◆ WORK ORDER 1: From the nonfiction recommendations on India, set down word for word the passage starting with "Nonfiction -- A" and going on through "Straus & Giroux).".
◆ WORK ORDER 2: Summarize the nonfiction recommendations on India in two sentences.

Nonfiction -- A good way to start a hot debate (as if an excuse were needed) is to be seen reading V. S. Naipaul's India: A Million Mutinies Now (Vintage). Many Western readers respond to the mixture of fear and fascination with which Naipaul considers the subcontinent. A far more contemporary and intriguing account of the nation-state that has remained a democracy for most of its 50-year history is offered by Sunil Khilnani's The Idea of India (Farrar, Straus & Giroux).

Don't pass up William Dalrymple's wonderful journalistic prose in either The Age of Kali or City of Djinns. The former looks at some of the pressingly negative issues that affect the people of India. The latter gives a refreshing account of life in modern Delhi while touching on poignant moments in the city's fascinating history.

Journalist P. Sainath's Everybody Loves a Good Drought (Penguin India) has won 13 international awards at last count for his account of the country's poorest districts and the ways in which development schemes almost never help the ostensible beneficiaries. Suketu Mehta's Maximum City (Viking) captures the frenetic mood of living in Mumbai when the author moves back here, and offers a fascinating scrutiny of the city's underbelly. Read it in association with Bombay, Meri Jaan (Penguin India; edited by Jerry Pinto and Naresh Fernandes), an anthology of writings about the city that includes names as varied as Andre Gidé and Duke Ellington. Gita Mehta's Karma Cola (Vintage) is an acerbic and witty investigation into the way in which unscrupulous gurus marketed Indian spirituality to credulous Westerners in search of "enlightenment."

◆ PROVIDED MATERIAL:
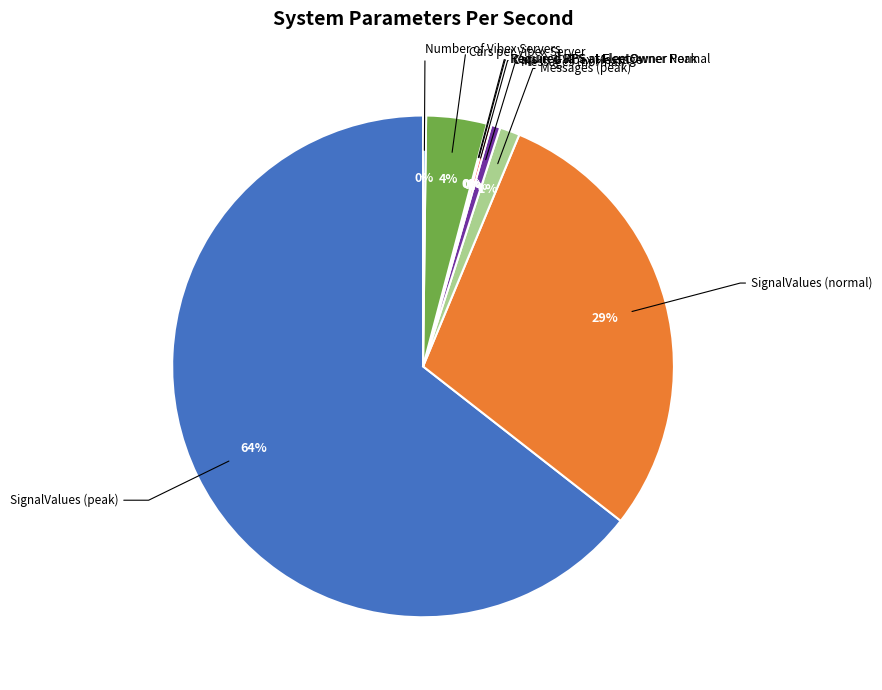

Which category accounts for the majority?

SignalValues (peak)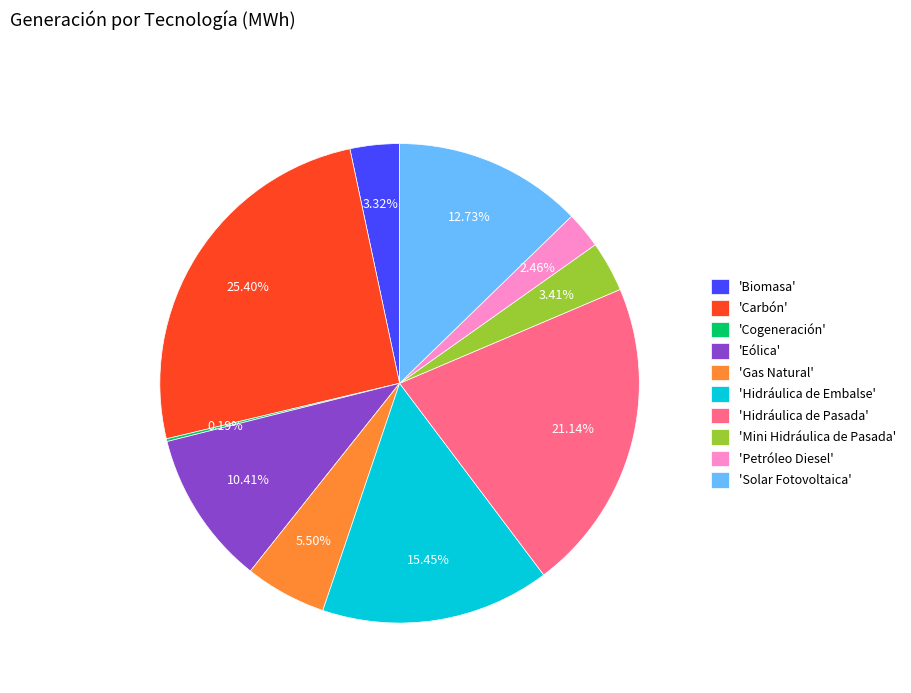

Approximately how many times larger is the value at 'Eólica' compared to 'Biomasa'?

3.1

◆ TASK OUTPUT 1:
Nonfiction -- A good way to start a hot debate (as if an excuse were needed) is to be seen reading V. S. Naipaul's India: A Million Mutinies Now (Vintage). Many Western readers respond to the mixture of fear and fascination with which Naipaul considers the subcontinent. A far more contemporary and intriguing account of the nation-state that has remained a democracy for most of its 50-year history is offered by Sunil Khilnani's The Idea of India (Farrar, Straus & Giroux).

◆ TASK OUTPUT 2: The recommendations include V. S. Naipaul's India: A Million Mutinies Now, Sunil Khilnani's more contemporary The Idea of India, and William Dalrymple's The Age of Kali and City of Djinns, the latter about life in modern Delhi. Other titles are P. Sainath's award-winning Everybody Loves a Good Drought on the country's poorest districts, Suketu Mehta's Maximum City and the anthology Bombay, Meri Jaan on Mumbai, and Gita Mehta's Karma Cola on gurus marketing Indian spirituality to Westerners.